Bobby Fischer, or My Favorite Martian
My friend Robert who is the video/film cataloger for Univ. of Maryland libraries - a real librarian asked me to try to write about Bobby Fischer in the wake of Fischer's arrest in Tokyo last Friday/Thursday. Robert had a punk rock band in high school (Roanoke, VA), with some friends, named after Bobby Fischer. Named after? What was the name exactly. Dunno, That detail seems not to be in my notes, but I would have picked the Bobby Fischer five. Their encore song, of course, would be: "Breaking rocks in the hot sun, I fought the law and the law won! Bobby Fischer is Robert's obsession not mine, but as I'm the one with a scribble box...
Assignment accepted, but I allow myself a dissent in a future post from another observation he made at the start of the week. Also he has provided me with a short set of links to Fischer stuff on the web
My personal recollections of Bobby Fischer involve a car radio, a small black and white television. Various towns in the lower cape: Pocassett where my grandfather had a cottage, Woods Hole - a small annual garden show off a (very) small winding road, where we ran the car battery low listening to chess match commentary on the radio as my mother shopped for flowers. And somebody named Shelby Lyman. The Guardian story above mentions Lyman and describes his PBS show World Chess Championship, but they don't add his analysis catch phrase "but, and it is a big but..." After Reykjavik like most people I lost track of Fischer particulary when he declined to defend his championship passing it over to Anatoly Karpov.
Robert figured it was a true mystery were Fischer had dropped out of the world to. Sad, but in a damaged romantic sort of way (Roberts theory on Fischer is that when he dropped out of highschool to devote himself to chess and his mother and sister moved out of the apartment, he was able to indulge intoxicatingly in a adolescent fixation and never broke free). Turns out he has been holed up in the Philippines, since the Yugoslavian match. The 17 radio interviews he's given for a Baguio radio station were sort of a clue. Baguio! If only I could drop out the world to Baguio, twist my arm.

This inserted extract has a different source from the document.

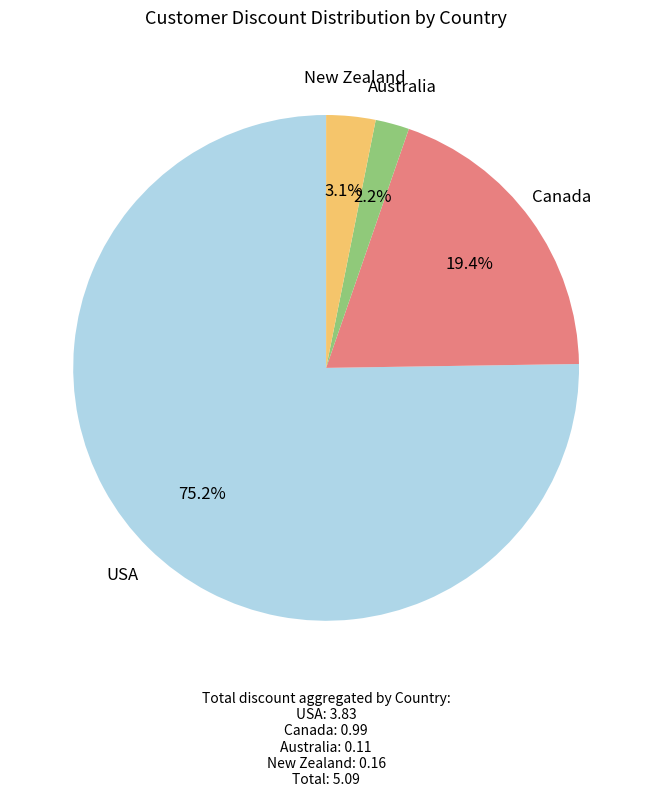

How many slices are in this pie chart?

4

I never played chess much, only when people forced me, because they figured they could beat me. It was nice the rare occaisions when they were wrong and I beat them, but not that nice.

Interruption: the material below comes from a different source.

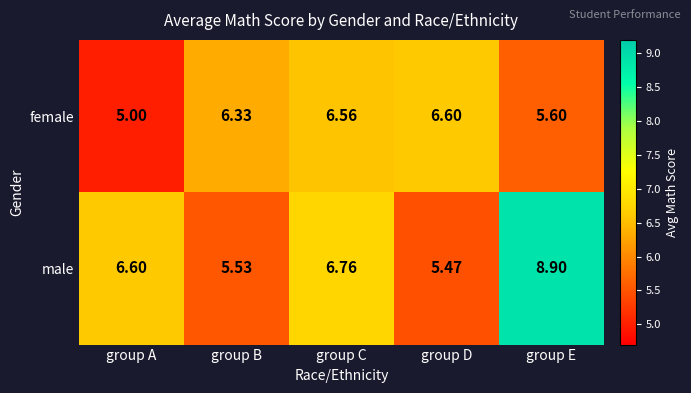

Where is female nearest to the value 5?

group A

A couple of years ago I saw in a childrens' games catalog a chess version called Quick Chess with 10 pieces per side and 30 squares to the board. I placed a cardboard mask over a chess set I have and figured out what the general rules would have to be and have played a game with my niece. This game is fun and is as much chess as I need.
As Jonathan Richman has previously observed "Pablo Picasso never got called an asshole - not like me", and not like Bobby Fischer.